Я никогда не мечтала стать актрисой, хотя, как и многие актерские дети, частенько бывала за кулисами. Помню, во время спектакля «Она в отсутствии любви и смерти» мама лежала на сцене на раскладушке и потихоньку протягивала мне, совсем маленькой, в кулисы руку, за которую я держалась. А еще мы с мамой ездили к отцу на съемки, один-единственный раз. Он играл у Тарковского в «Сталкере». Натура нашлась неподалеку от Таллина на заброшенной электростанции.

Провели там больше месяца. Я вообще не представляю, как она там одна со мной управлялась. Мама приучала меня засыпать по Споку: укладывала в кроватку и выходила из комнаты, где я орала благим матом в первый день сорок минут, во второй уже пятнадцать, а на третий спокойно уснула. Забегая вперед, скажу, что бабушка быстро вернула все на круги своя. И дома меня снова стали по старинке укачивать.
Несколько раз мама сидела в компании, которая собиралась у режиссера по вечерам. Денег у Тарковского не было, все скидывались, кто-то бежал за продуктами и выпивкой. Жена Андрея Арсеньевича Лариса — фантастическая хозяйка — накрывала столы, вдруг из ничего появлялась какая-то еда, выпивали все в меру, вели интересные разговоры. Мама кожей ощущала, что присутствует при великих событиях. Я этого ничего тогда, конечно, не чувствовала, но атмосферу кулис и съемочной площадки впитывала с детства.
И вот когда родители почти отчаялись и уже не верили, что я образумлюсь, пришла помощь.
Мамин приятель режиссер Валерий Саркисов, посвященный в наши семейные проблемы, предложил: «Борис Голубовский набирает актерско-режиссерский курс в ГИТИСе и просматривает юных актеров не старше пятнадцати-шестнадцати лет. Давай я с ним поговорю: может, он возьмет Зою для начала хотя бы вольнослушателем».
Так моя жизнь кардинально изменилась. Свободного времени не стало, я пропадала на занятиях по актерскому мастерству, мы сочиняли этюды, бесконечно репетировали.
Профессия, которой посвятили себя родители, затянула и меня. Выбор был раз и навсегда сделан, я экстерном заканчивала школу и готовилась поступать в театральное училище. Отец считал, что учиться следует в Щукинском, и взялся даже подготовить меня к экзаменам. Я прочитала ему стихи, отрывки из прозы. Он страшно разозлился: «Кто придумал эту кошмарную программу?! Тебе мама подобрала такой ужас?!»
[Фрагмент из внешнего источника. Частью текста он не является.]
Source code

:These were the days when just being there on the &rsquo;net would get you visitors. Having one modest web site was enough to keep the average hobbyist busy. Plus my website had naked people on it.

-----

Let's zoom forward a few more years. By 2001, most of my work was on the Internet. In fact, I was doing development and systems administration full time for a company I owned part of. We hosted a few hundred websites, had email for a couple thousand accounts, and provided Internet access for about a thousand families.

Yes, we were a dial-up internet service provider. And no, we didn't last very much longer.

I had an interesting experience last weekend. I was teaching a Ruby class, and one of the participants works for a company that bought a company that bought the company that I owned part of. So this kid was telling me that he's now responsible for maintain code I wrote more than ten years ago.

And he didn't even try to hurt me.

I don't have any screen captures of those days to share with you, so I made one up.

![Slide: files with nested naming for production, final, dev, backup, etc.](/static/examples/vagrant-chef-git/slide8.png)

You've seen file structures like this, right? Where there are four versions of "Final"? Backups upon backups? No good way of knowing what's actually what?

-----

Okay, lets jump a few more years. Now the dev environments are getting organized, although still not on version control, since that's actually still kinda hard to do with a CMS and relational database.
Так и было, но я ее не выдала.
Несмотря на то, что отец сам готовил меня к экзаменам, он оставался требовательным во всем, что касалось профессии. Курс впервые набирал Евгений Князев, ставший впоследствии ректором Щукинского училища. Отец пошел к нему просить за меня: «Я знаю, что моя дочь читает пока неважно, но вы ее все равно примите, хотя бы с испытательным сроком.
Если через полгода у нее ничего не выйдет, я сам заберу Зою из училища. А если возьмете ее, вернусь к вам преподавать».
Зря он это сказал. Все хорошо помнили его неуправляемый характер (отец какое-то время преподавал в Щукинском училище режиссуру) и так перепугались перспективы возвращения Кайдановского, что дальше третьего тура меня не пропустили. А студенты его обожали, говорили: «Хотим учиться только у Александра Леонидовича!»
После моего непоступления Андреич поднял трубку и лично позвонил Кайдановскому. Они обсудили проблему и приняли решение: я должна не опускать руки, а получше подготовиться к экзаменам в ГИТИС.
Мы в то время еще больше сблизились с отцом.